03 MAR 2026

SC em “pleno emprego” e a pressão por menos horas: avanço social ou risco produtivo?

Santa Catarina gosta de se enxergar como um estado que trabalha, e trabalha muito. Mas, em 2026, a conversa que cresce no país é outra: trabalhar menos horas. A redução da jornada e o fim da escala 6×1 avançam no Congresso e voltaram a dividir opiniões com um ingrediente que, por aqui, pesa mais do que discurso: o mercado de trabalho está no limite.

O dado que embasa a expressão “pleno emprego” é claro. Em 2025, Santa Catarina fechou o ano com taxa anual de desocupação de 2,3%, a menor da série histórica da PNAD Contínua, segundo o IBGE. Esse número, na prática, traduz escassez de mão de obra em vários setores — o que já pressiona salários, aumenta a rotatividade e cria gargalos na produção.

É nesse cenário que a proposta de redução de jornada deixa de ser um debate apenas sobre direitos e passa a ser um debate sobre capacidade de entrega. No Senado, a PEC 148/2015 prevê redução gradual do teto semanal de 44 para 36 horas. Na Câmara, há outras propostas que também redesenham o regime de trabalho, com formatos que vão de 40 horas a semanas com mais dias de descanso.

De um lado, há um argumento legítimo: mais tempo de vida fora do trabalho, menos desgaste, mais saúde, mais convivência, mais estudo. De outro, a conta que o setor produtivo insiste em colocar sobre a mesa: reduzir horas sem reduzir salário tende a elevar custos — e essa elevação aparece no preço final.

A Fiesc estima que a mudança pode aumentar em cerca de 10% o custo do trabalho em Santa Catarina. E projeta reflexos no bolso do consumidor: alta média de 2,64% nos preços, com maior impacto em áreas intensivas em mão de obra, como construção civil, alimentos e vestuário. Em outra análise divulgada pela entidade, um estudo citado da CNI aponta que uma redução para 40 horas geraria custo extra anual de R$ 17,13 bilhões às empresas catarinenses.

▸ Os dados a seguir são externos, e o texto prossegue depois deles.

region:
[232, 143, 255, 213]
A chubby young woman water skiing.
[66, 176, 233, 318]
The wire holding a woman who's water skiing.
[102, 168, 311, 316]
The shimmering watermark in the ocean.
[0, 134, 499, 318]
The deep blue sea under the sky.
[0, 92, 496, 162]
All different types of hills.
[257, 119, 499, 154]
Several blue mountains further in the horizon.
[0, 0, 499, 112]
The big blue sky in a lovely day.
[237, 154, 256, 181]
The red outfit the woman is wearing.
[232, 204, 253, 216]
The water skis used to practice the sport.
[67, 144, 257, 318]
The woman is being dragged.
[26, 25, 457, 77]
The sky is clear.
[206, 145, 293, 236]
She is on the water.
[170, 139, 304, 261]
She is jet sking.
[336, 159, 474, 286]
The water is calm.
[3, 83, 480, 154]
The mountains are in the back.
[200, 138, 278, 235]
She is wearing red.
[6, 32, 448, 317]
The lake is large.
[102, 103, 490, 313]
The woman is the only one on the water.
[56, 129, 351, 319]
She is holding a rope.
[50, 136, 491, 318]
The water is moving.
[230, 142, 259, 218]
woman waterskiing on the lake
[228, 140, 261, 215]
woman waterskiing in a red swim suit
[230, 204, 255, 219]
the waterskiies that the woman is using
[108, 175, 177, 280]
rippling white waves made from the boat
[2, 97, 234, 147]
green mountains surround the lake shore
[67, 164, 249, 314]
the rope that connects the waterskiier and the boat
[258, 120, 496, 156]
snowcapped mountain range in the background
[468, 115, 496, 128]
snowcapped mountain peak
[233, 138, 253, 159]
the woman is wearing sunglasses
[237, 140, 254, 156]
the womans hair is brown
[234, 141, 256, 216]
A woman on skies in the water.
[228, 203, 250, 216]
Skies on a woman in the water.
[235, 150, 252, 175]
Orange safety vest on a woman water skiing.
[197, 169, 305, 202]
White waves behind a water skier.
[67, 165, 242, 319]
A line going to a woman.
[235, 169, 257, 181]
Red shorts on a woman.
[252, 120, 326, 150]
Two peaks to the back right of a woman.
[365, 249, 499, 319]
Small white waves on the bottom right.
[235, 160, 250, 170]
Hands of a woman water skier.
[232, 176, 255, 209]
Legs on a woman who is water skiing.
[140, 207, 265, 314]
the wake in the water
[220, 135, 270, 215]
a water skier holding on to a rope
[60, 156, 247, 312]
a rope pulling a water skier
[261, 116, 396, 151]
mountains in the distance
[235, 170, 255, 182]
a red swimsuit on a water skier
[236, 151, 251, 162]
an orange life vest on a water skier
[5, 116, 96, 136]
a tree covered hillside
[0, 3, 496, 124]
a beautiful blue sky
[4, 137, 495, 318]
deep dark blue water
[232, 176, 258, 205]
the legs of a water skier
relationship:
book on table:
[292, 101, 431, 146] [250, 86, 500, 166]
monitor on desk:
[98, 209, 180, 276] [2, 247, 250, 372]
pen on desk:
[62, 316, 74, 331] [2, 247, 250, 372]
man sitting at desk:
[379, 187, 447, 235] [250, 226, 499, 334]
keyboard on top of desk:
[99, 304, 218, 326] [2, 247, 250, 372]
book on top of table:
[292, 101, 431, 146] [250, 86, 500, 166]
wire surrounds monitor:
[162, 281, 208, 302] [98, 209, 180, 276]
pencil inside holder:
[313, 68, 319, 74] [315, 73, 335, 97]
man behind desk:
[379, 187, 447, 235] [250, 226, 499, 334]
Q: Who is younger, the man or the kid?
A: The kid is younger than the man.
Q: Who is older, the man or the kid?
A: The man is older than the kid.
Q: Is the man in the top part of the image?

No cooperativismo — força econômica e social no interior — o alerta também vem com números robustos. Estudo divulgado pela OCESC projeta R$ 10,8 bilhões por ano de impacto para as cooperativas catarinenses e a necessidade de contratar mais gente para compensar menos horas: seriam 12.394 novas contratações com jornada de 40 horas; ou 26.664 se o teto cair para 36 horas.

A pergunta incômoda é: contratar quem? Com desemprego baixo, o problema não é só custo, é disponibilidade de mão de obra. E aí surge o risco colateral: empresas podem reagir com automação acelerada, terceirização, informalidade ou corte de vagas — justamente o oposto do que a agenda social pretende proteger.

Nada disso significa “enterrar” o debate. Significa discutir com seriedade, porque Santa Catarina não é homogênea. O que pode funcionar em atividades de escritório e serviços digitais pode ser inviável — ou muito mais caro — em produção contínua, comércio, logística e saúde.

Se houver redução, o caminho mais responsável parece ser o da transição, do recorte por setor e do ganho de produtividade: metas, tecnologia, qualificação e negociação coletiva realista. Jornada menor pode ser avanço civilizatório, desde que não vire, no fim da cadeia, uma combinação perigosa de preço mais alto e emprego mais frágil.